▸ DATA SHOWN:
——————————

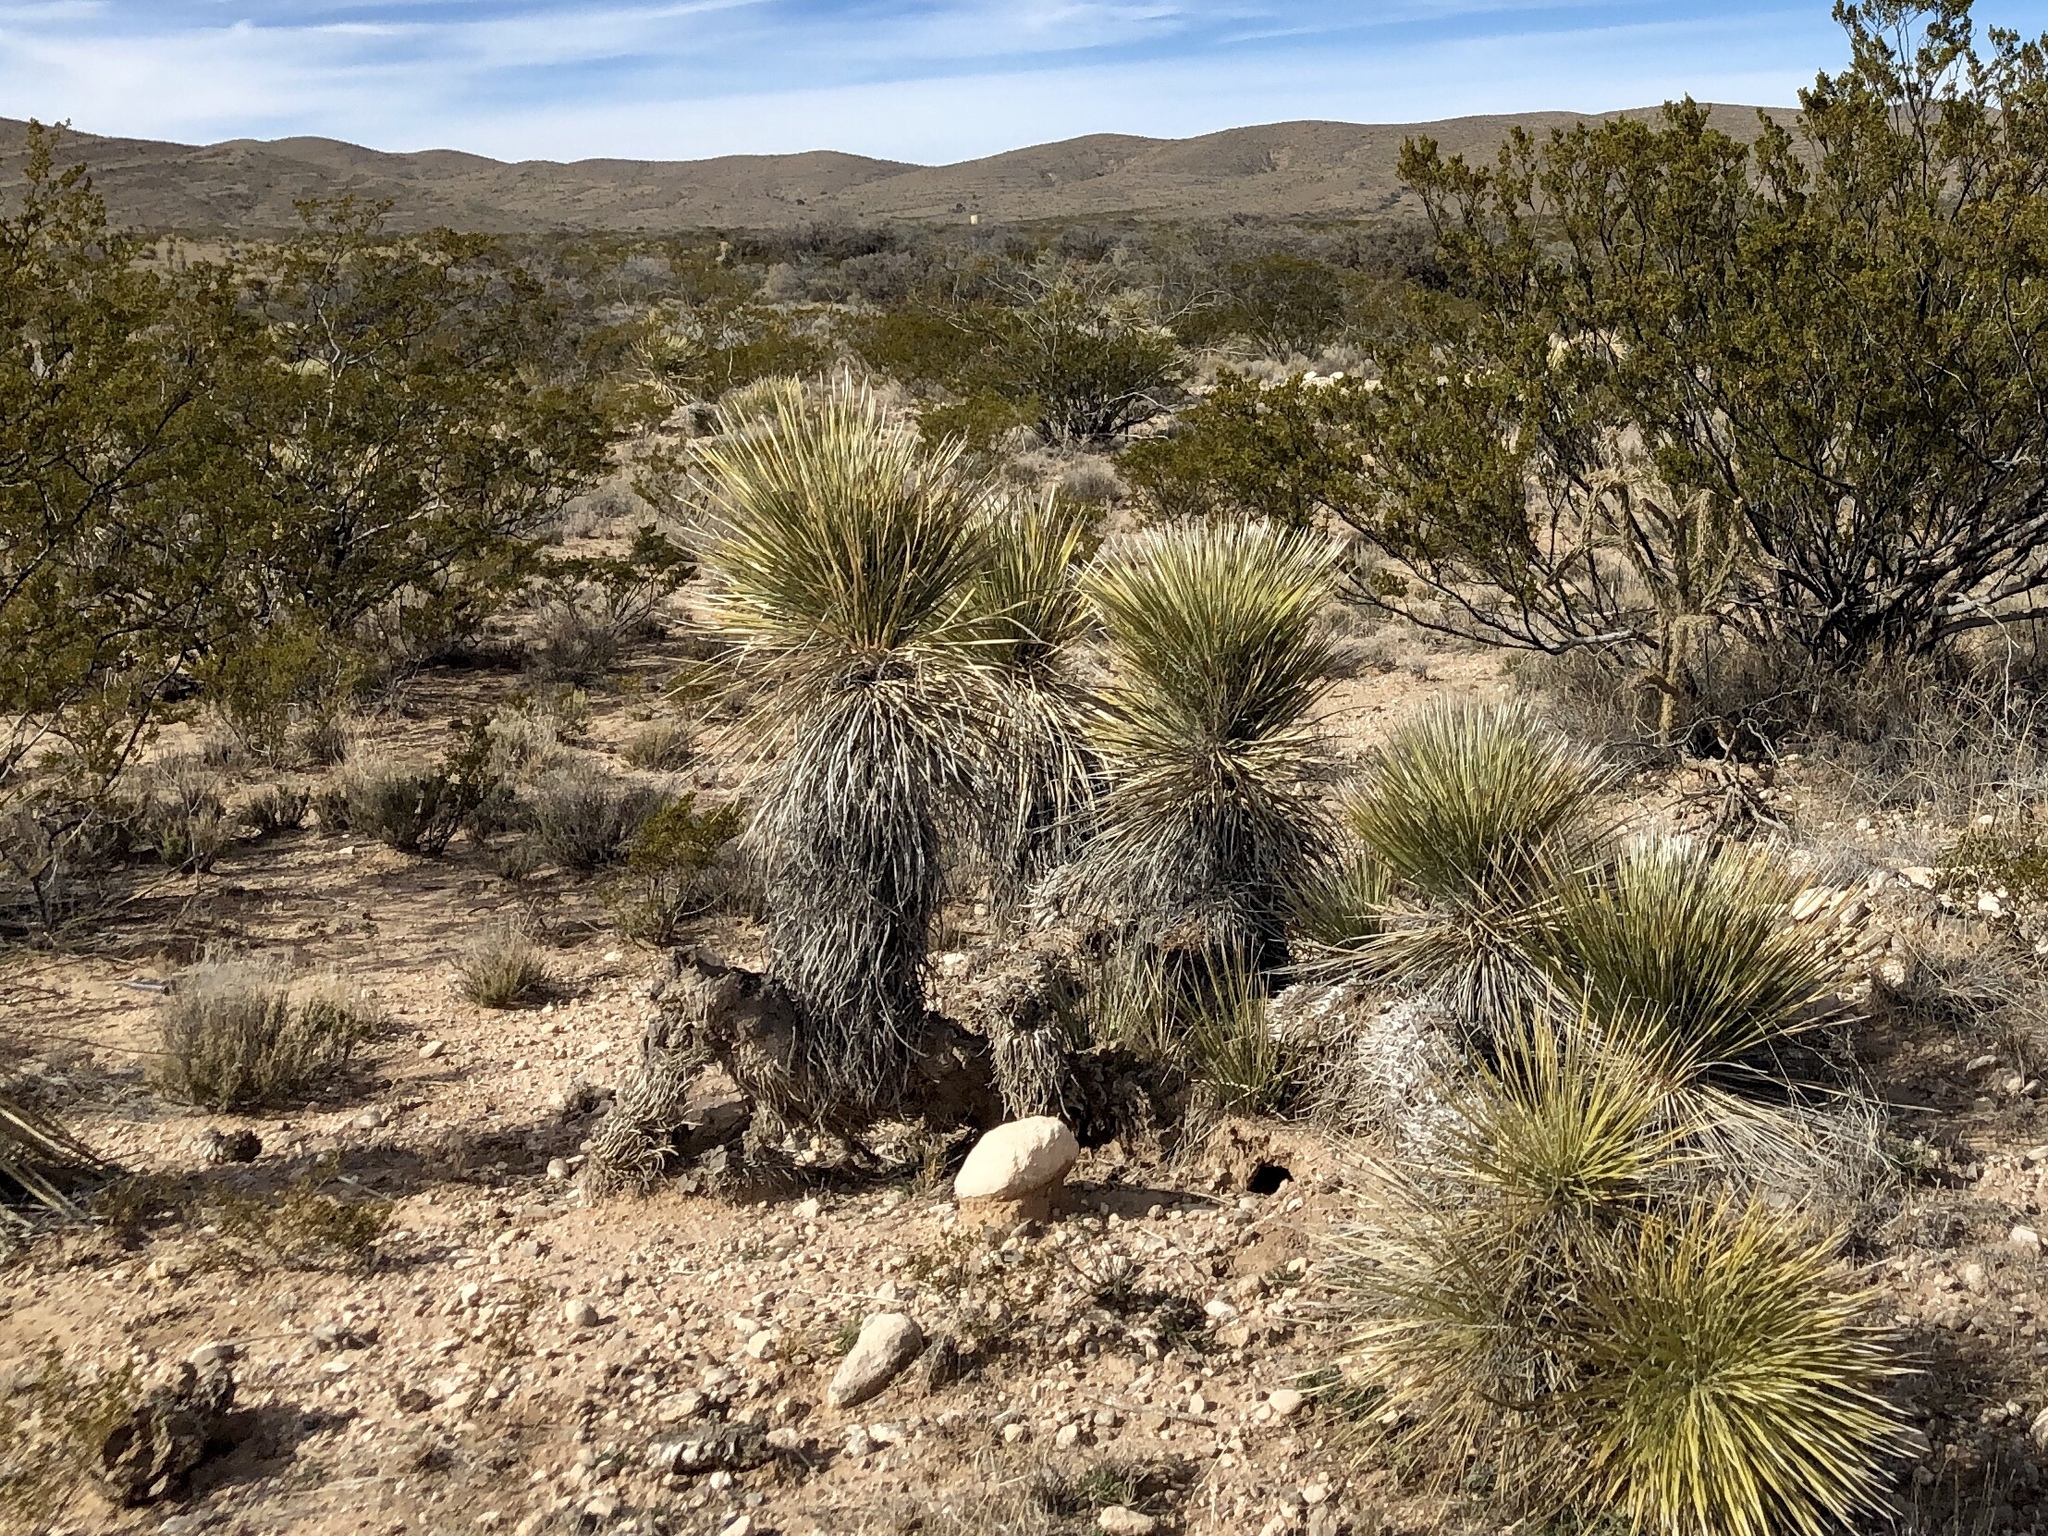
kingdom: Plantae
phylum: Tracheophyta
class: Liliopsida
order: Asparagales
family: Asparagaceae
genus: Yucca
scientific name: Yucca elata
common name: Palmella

——————————

Rewrite the data above, replacing "common name" with "vernacular name" and changing nothing else. Omit the picture lines.

▸ COMPLETE ANSWER:
kingdom: Plantae
phylum: Tracheophyta
class: Liliopsida
order: Asparagales
family: Asparagaceae
genus: Yucca
scientific name: Yucca elata
vernacular name: Palmella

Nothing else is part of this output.